Adriana Sigilli, titolare di Diomira Viaggi, tour operator specializzato in pellegrinaggi, da tempo è personalmente impegnata, in sintonia con la Custodia di Terra Santa, a sostenere i cristiani che vivono in Israele.
La lettera, che qui pubblichiamo, è la testimonianza da lei vissuta a Betlemme (nell’immagine di wikipedia) nel giorno dell’Epifania.
A Betlemme, nella Chiesa di Santa Caterina, i francescani hanno celebrato l’Epifania del Signore. La manifestazione di Dio ai popoli, alle genti, a tutti coloro che si mettono in cammino seguendo una luce. Ma qui, a Betlemme, tutto ha un sapore diverso.
Una luce diversa. Una gioia diversa.
Questa mattina, durante la celebrazione della Messa, lo si percepiva chiaramente: nei volti, nelle lingue, negli accenti. Uomini e donne arrivati da diverse parti del mondo, chiamati ancora una volta da quella stessa stella che, nei Vangeli, guida i Magi fino alla Grotta. La festa dei popoli. La festa delle genti. Una Chiesa che nasce in cammino e che continua a camminare, anche tra le strade di Betlemme, tra i vicoli, nelle piazze. Il suono, delle cornamuse, dei tamburi, le bandiere, le divise colorate degli scout che attraversano la città come un annuncio potente: sta accadendo qualcosa di importante. Sì, oggi è speciale. Perché mentre i cattolici celebrano l’Epifania del Signore, gli ortodossi entrano nella vigilia del Santo Natale.
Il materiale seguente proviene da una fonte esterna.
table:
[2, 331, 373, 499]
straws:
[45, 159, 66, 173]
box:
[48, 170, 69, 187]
Tutto converge, tutto si concentra: dalla Via della Stella alla Piazza della Mangiatoia, fino alla Basilica della Natività. Uno spazio piccolo, quasi racchiuso nel palmo di una mano, eppure capace di contenere il Mistero dell’umanità intera. Noi cristiani in Terra Santa siamo una minoranza, siamo come una fievole luce che continua a brillare. Eppure oggi questa minoranza è scesa nelle piazze con gioia e con fermezza. Con la dignità di chi sa di appartenere a questa terra e di custodirla con la propria presenza, la propria fede, la propria preghiera.
I colori dei paramenti dei sacerdoti ortodossi, in attesa dell’ingresso del Patriarca Greco Ortodosso Teophilo III, hanno trasformato la pietra bianca della piazza, accendendola di rosso e di oro. Era come se la piazza stessa pregasse. Come se la liturgia rendesse visibile ciò che spesso resta nascosto. Tutti attendono. Tutti sanno che non è solo una tradizione: è un segno. Perché qui ogni gesto diventa profezia. Ogni ingresso è speranza che attraversa la storia. Guardo i volti della gente di Betlemme. Volti segnati, resistenti, vivi. Qui, dove i muri stringono la città, oggi la gente sorride. Oggi è Natale. E il Natale, qui, non è evasione: è resistenza dell’anima. “Il popolo che camminava nelle tenebre ha visto una grande luce” (Is 9,1). Penso ai colori della vita, quelli che nessuna occupazione,nessun muro, nessuna violenza può cancellare. E mentre sono qui, a Betlemme, il cuore va anche a Gaza. A Gaza ferita, affamata, stremata. A Gaza dove il pianto delle madri si mescola al silenzio del mondo. Eppure il Vangelo ci insegna che Dio nasce proprio lì dove la vita è più minacciata. Dio non fugge dalle macerie: le attraversa. Nel pianto, nell’attesa ostinata, nella speranza che non si arrende.
Una donna qui a Betlemme mi avvicina e mi dice: “Oggi siamo felici. Con l’aiuto di Dio abbiamo imparato che la resilienza non è solo resistere, ma curare, accarezzare la vita anche quando fa male.” E capisco che questo è il Vangelo vivo. Questa è la fede che resta. Quella che non nega il dolore, ma lo attraversa. Quella che non grida vendetta, ma semina umanità. Siamo in Terra Santa: siamo pellegrini nella terra di Gesù, terra promessa alla pace, terra soffocata dai muri, ma ancora capace di generare futuro. Ogni giorno, giorno dopo giorno, qui si pianta un piccolo seme. Fragile come un Bambino in una mangiatoia.
“Se il chicco di grano, caduto in terra, non muore, rimane solo; se invece muore, produce molto frutto”(Gv 12,24).
Noi crediamo che questo seme germoglierà. A Betlemme, come in ogni angolo del mondo, ovunque l’amore osi ancora sfidare la morte. Perché la speranza ha un volto. Ha il volto di un Bambino. E la luce, anche oggi, non ha smesso di brillare.